### Given records:
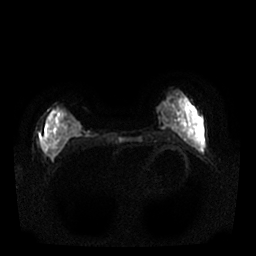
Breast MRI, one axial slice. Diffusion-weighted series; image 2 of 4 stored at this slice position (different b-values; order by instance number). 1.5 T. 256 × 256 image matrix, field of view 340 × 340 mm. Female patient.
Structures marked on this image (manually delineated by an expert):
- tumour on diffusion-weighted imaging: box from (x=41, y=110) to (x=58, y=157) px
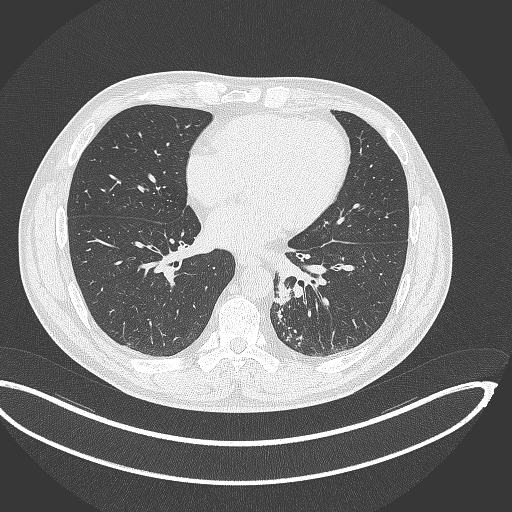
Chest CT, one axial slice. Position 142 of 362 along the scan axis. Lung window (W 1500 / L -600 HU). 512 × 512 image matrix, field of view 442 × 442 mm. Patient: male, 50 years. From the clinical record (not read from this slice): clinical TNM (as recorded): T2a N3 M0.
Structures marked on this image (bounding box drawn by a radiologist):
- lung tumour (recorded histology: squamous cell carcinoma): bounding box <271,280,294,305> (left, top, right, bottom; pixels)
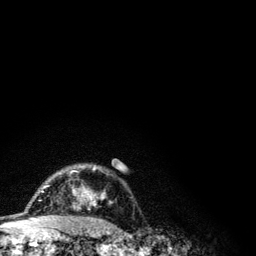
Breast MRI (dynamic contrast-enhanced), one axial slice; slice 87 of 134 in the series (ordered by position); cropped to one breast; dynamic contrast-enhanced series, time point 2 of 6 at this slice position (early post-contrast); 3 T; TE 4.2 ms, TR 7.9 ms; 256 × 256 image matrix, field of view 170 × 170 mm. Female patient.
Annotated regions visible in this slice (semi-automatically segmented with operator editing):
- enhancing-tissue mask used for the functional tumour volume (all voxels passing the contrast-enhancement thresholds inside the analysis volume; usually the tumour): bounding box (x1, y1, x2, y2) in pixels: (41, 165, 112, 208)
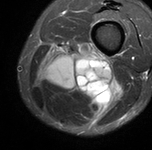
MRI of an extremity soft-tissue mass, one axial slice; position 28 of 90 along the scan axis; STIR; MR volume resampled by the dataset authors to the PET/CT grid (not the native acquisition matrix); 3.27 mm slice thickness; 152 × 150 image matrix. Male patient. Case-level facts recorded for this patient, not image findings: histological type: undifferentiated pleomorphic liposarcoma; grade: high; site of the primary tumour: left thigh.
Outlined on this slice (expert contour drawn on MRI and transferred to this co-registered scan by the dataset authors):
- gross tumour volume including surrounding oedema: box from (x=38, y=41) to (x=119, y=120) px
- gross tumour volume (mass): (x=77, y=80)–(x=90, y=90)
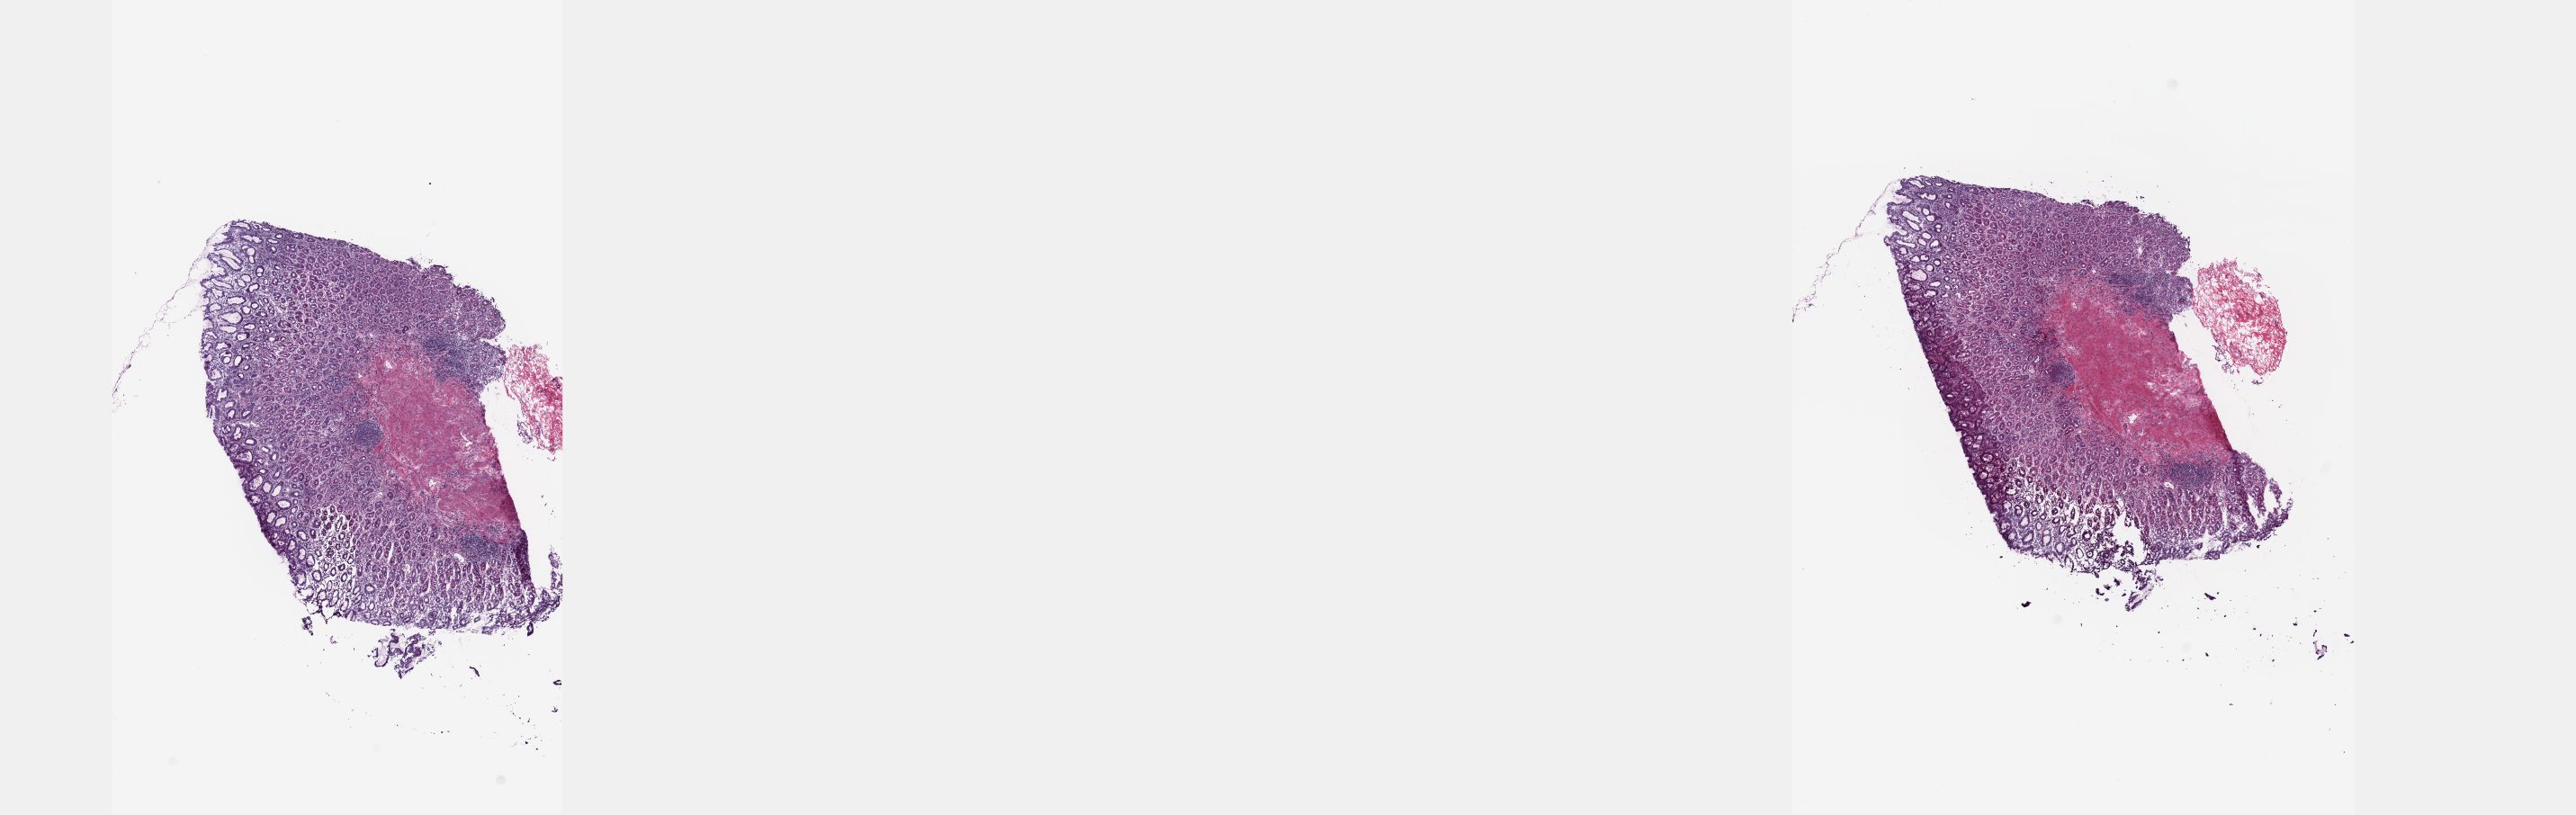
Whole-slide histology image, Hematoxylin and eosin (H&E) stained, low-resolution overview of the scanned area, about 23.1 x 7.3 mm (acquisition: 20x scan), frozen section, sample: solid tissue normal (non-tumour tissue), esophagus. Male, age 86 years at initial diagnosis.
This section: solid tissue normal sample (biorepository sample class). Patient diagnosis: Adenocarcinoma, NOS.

### Work request:
Return the records word for word, leaving every picture out of the copy.

### Result of the exercise:
Breast MRI, one axial slice. Diffusion-weighted series; image 2 of 4 stored at this slice position (different b-values; order by instance number). 1.5 T. 256 × 256 image matrix, field of view 340 × 340 mm. Female patient.
Structures marked on this image (manually delineated by an expert):
- tumour on diffusion-weighted imaging: box from (x=41, y=110) to (x=58, y=157) px
Chest CT, one axial slice. Position 142 of 362 along the scan axis. Lung window (W 1500 / L -600 HU). 512 × 512 image matrix, field of view 442 × 442 mm. Patient: male, 50 years. From the clinical record (not read from this slice): clinical TNM (as recorded): T2a N3 M0.
Structures marked on this image (bounding box drawn by a radiologist):
- lung tumour (recorded histology: squamous cell carcinoma): bounding box <271,280,294,305> (left, top, right, bottom; pixels)
Breast MRI (dynamic contrast-enhanced), one axial slice; slice 87 of 134 in the series (ordered by position); cropped to one breast; dynamic contrast-enhanced series, time point 2 of 6 at this slice position (early post-contrast); 3 T; TE 4.2 ms, TR 7.9 ms; 256 × 256 image matrix, field of view 170 × 170 mm. Female patient.
Annotated regions visible in this slice (semi-automatically segmented with operator editing):
- enhancing-tissue mask used for the functional tumour volume (all voxels passing the contrast-enhancement thresholds inside the analysis volume; usually the tumour): bounding box (x1, y1, x2, y2) in pixels: (41, 165, 112, 208)
MRI of an extremity soft-tissue mass, one axial slice; position 28 of 90 along the scan axis; STIR; MR volume resampled by the dataset authors to the PET/CT grid (not the native acquisition matrix); 3.27 mm slice thickness; 152 × 150 image matrix. Male patient. Case-level facts recorded for this patient, not image findings: histological type: undifferentiated pleomorphic liposarcoma; grade: high; site of the primary tumour: left thigh.
Outlined on this slice (expert contour drawn on MRI and transferred to this co-registered scan by the dataset authors):
- gross tumour volume including surrounding oedema: box from (x=38, y=41) to (x=119, y=120) px
- gross tumour volume (mass): (x=77, y=80)–(x=90, y=90)
Whole-slide histology image, Hematoxylin and eosin (H&E) stained, low-resolution overview of the scanned area, about 23.1 x 7.3 mm (acquisition: 20x scan), frozen section, sample: solid tissue normal (non-tumour tissue), esophagus. Male, age 86 years at initial diagnosis.
This section: solid tissue normal sample (biorepository sample class). Patient diagnosis: Adenocarcinoma, NOS.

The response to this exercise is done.